• Rose

Chicken & Fennel Ragu

This was a cosy Sunday night meal, we were both in the mood for something comforting and this hit the nail on the head. The fennel cooked with the onion is a very mild flavour so don't be shy to use it as it adds a very nice touch. If you don't have fennel you could always just add more onion but it wouldn't be quite the same. One recipe I saw added bacon which I imagine would be tasty but its not something we have on hand often. Another recipe used wine instead of stock, again it would add more flavour but I didn't have any in the house!


2 tablespoons olive oil 2 tablespoons butter 6 boneless chicken thighs (Bostocks Organic Chicken) Kosher salt 1 medium onion, finely chopped (about 1 cup) 1-2 bulbs fennel, cored and finely chopped 6 sprigs fresh thyme 1⁄2 cup stock (chicken or vegetable) 1⁄2 cup whole milk Ground black pepper 1⁄2 cup grated Parmesan, plus more for serving


In a deep saucepan or deep skillet add the oil & butter over a low - medium heat. Sprinkle the chicken generously with salt. Turn the heat to medium- high and add the chicken, skin-side down, to begin to brown. After 3 or 4 minutes, turn it and cook for another 3 minutes. Transfer the chicken to a plate.

Add the onion and fennel and sprinkle with a crack of salt and pepper. Cook, stirring occasionally, until the vegetables are soft and just starting to turn golden, 6 to 7 minutes. Add the thyme and cook for another minute or so.

Pour in the stock and simmer, stirring and scraping up any browned bits in the bottom of the pan. Add the chicken with any accumulated juices, skin-side up, keeping the thighs in a single layer.
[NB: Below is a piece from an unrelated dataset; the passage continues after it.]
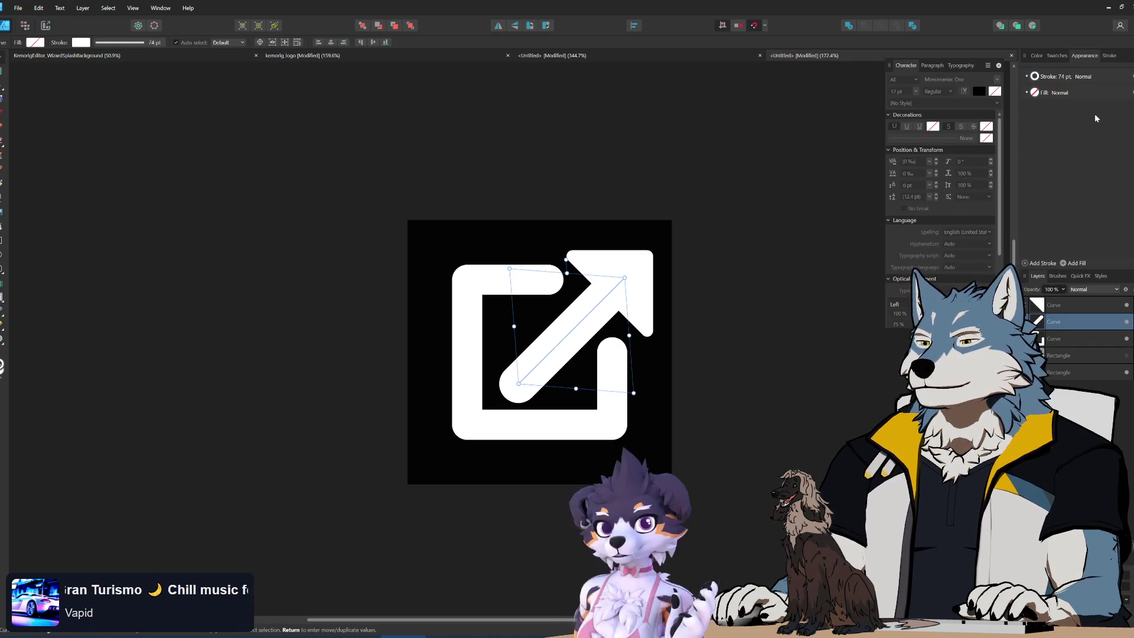
pyautogui.click(1064, 77)
pyautogui.scroll(-4, 1102, 107)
The chicken should be just sitting in the liquid.

Bring to a simmer and then turn the heat down so the liquid is bubbling very gently. Partially cover with a lid, setting it so some steam can escape. Cook until the chicken is tender, about 20 minutes. (45 minutes if using bone in thighs)

Once the chicken is tender use two forks to shred the meat in the pot. Add milk to the pan and turn the burner to medium-high. Cook, stirring occasionally to prevent sticking, until sauce is nearly reduced by half and slightly thickened, 10 to 12 minutes. Stir in the parmesan. Reserve some cheese for serving.

We served it with mash potatoes and steamed greens. Another option would be serving it with pasta, or spaghetti squash.